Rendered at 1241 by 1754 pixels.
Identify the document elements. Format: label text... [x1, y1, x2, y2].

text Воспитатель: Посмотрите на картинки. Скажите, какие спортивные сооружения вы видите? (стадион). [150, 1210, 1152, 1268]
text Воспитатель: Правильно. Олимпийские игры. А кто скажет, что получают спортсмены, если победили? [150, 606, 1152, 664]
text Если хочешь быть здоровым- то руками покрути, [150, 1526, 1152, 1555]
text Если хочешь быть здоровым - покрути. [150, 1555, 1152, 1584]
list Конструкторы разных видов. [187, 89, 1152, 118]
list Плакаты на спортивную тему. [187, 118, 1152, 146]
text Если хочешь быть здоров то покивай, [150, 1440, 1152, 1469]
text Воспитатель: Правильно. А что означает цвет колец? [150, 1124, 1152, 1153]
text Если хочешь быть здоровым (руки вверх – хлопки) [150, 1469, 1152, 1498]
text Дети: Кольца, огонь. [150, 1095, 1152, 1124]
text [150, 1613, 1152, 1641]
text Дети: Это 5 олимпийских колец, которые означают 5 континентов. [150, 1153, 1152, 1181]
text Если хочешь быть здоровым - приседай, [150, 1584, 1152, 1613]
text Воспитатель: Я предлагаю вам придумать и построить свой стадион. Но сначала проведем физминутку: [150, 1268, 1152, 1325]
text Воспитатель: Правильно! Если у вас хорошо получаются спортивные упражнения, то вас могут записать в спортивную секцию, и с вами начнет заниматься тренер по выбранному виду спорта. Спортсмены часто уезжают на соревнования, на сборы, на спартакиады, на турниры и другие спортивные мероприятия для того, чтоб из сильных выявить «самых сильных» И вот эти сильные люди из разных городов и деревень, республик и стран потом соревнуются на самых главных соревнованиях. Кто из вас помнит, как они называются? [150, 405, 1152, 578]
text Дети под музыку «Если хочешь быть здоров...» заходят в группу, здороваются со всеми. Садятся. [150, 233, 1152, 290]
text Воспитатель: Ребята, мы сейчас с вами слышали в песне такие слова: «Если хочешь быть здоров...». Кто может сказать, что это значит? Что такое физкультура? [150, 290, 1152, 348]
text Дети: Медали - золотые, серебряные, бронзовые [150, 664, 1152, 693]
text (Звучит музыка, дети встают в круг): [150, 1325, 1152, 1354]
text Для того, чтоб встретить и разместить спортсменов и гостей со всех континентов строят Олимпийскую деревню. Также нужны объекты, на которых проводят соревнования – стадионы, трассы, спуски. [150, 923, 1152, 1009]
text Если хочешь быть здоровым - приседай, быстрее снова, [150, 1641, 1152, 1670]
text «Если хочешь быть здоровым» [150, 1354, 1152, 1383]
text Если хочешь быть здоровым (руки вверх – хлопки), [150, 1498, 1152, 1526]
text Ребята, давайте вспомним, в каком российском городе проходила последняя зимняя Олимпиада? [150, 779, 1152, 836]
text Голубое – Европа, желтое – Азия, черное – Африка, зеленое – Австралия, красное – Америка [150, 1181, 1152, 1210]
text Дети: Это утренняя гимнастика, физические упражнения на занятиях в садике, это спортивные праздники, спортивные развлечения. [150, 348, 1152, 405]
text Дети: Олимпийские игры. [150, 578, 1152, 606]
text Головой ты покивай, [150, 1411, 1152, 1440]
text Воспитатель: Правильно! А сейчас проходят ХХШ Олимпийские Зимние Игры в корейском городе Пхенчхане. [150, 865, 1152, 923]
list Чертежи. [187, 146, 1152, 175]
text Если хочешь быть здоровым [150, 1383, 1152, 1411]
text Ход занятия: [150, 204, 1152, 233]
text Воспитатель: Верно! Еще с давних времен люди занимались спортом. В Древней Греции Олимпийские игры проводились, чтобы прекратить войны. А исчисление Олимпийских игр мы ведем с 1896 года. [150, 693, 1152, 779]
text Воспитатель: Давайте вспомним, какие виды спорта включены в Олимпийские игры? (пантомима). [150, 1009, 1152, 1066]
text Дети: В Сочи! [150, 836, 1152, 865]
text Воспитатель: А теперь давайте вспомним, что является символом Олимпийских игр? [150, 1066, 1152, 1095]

┄┄┄┄┄┄┄┄┄┄

Exercise goal
Set the entries above down once more, exactly as they stand.

Final answer
Rendered at 1241 by 1754 pixels.
Identify the document elements. Format: label text... [x1, y1, x2, y2].

text Воспитатель: Посмотрите на картинки. Скажите, какие спортивные сооружения вы видите? (стадион). [150, 1210, 1152, 1268]
text Воспитатель: Правильно. Олимпийские игры. А кто скажет, что получают спортсмены, если победили? [150, 606, 1152, 664]
text Если хочешь быть здоровым- то руками покрути, [150, 1526, 1152, 1555]
text Если хочешь быть здоровым - покрути. [150, 1555, 1152, 1584]
list Конструкторы разных видов. [187, 89, 1152, 118]
list Плакаты на спортивную тему. [187, 118, 1152, 146]
text Если хочешь быть здоров то покивай, [150, 1440, 1152, 1469]
text Воспитатель: Правильно. А что означает цвет колец? [150, 1124, 1152, 1153]
text Если хочешь быть здоровым (руки вверх – хлопки) [150, 1469, 1152, 1498]
text Дети: Кольца, огонь. [150, 1095, 1152, 1124]
text [150, 1613, 1152, 1641]
text Дети: Это 5 олимпийских колец, которые означают 5 континентов. [150, 1153, 1152, 1181]
text Если хочешь быть здоровым - приседай, [150, 1584, 1152, 1613]
text Воспитатель: Я предлагаю вам придумать и построить свой стадион. Но сначала проведем физминутку: [150, 1268, 1152, 1325]
text Воспитатель: Правильно! Если у вас хорошо получаются спортивные упражнения, то вас могут записать в спортивную секцию, и с вами начнет заниматься тренер по выбранному виду спорта. Спортсмены часто уезжают на соревнования, на сборы, на спартакиады, на турниры и другие спортивные мероприятия для того, чтоб из сильных выявить «самых сильных» И вот эти сильные люди из разных городов и деревень, республик и стран потом соревнуются на самых главных соревнованиях. Кто из вас помнит, как они называются? [150, 405, 1152, 578]
text Дети под музыку «Если хочешь быть здоров...» заходят в группу, здороваются со всеми. Садятся. [150, 233, 1152, 290]
text Воспитатель: Ребята, мы сейчас с вами слышали в песне такие слова: «Если хочешь быть здоров...». Кто может сказать, что это значит? Что такое физкультура? [150, 290, 1152, 348]
text Дети: Медали - золотые, серебряные, бронзовые [150, 664, 1152, 693]
text (Звучит музыка, дети встают в круг): [150, 1325, 1152, 1354]
text Для того, чтоб встретить и разместить спортсменов и гостей со всех континентов строят Олимпийскую деревню. Также нужны объекты, на которых проводят соревнования – стадионы, трассы, спуски. [150, 923, 1152, 1009]
text Если хочешь быть здоровым - приседай, быстрее снова, [150, 1641, 1152, 1670]
text «Если хочешь быть здоровым» [150, 1354, 1152, 1383]
text Если хочешь быть здоровым (руки вверх – хлопки), [150, 1498, 1152, 1526]
text Ребята, давайте вспомним, в каком российском городе проходила последняя зимняя Олимпиада? [150, 779, 1152, 836]
text Голубое – Европа, желтое – Азия, черное – Африка, зеленое – Австралия, красное – Америка [150, 1181, 1152, 1210]
text Дети: Это утренняя гимнастика, физические упражнения на занятиях в садике, это спортивные праздники, спортивные развлечения. [150, 348, 1152, 405]
text Дети: Олимпийские игры. [150, 578, 1152, 606]
text Головой ты покивай, [150, 1411, 1152, 1440]
text Воспитатель: Правильно! А сейчас проходят ХХШ Олимпийские Зимние Игры в корейском городе Пхенчхане. [150, 865, 1152, 923]
list Чертежи. [187, 146, 1152, 175]
text Если хочешь быть здоровым [150, 1383, 1152, 1411]
text Ход занятия: [150, 204, 1152, 233]
text Воспитатель: Верно! Еще с давних времен люди занимались спортом. В Древней Греции Олимпийские игры проводились, чтобы прекратить войны. А исчисление Олимпийских игр мы ведем с 1896 года. [150, 693, 1152, 779]
text Воспитатель: Давайте вспомним, какие виды спорта включены в Олимпийские игры? (пантомима). [150, 1009, 1152, 1066]
text Дети: В Сочи! [150, 836, 1152, 865]
text Воспитатель: А теперь давайте вспомним, что является символом Олимпийских игр? [150, 1066, 1152, 1095]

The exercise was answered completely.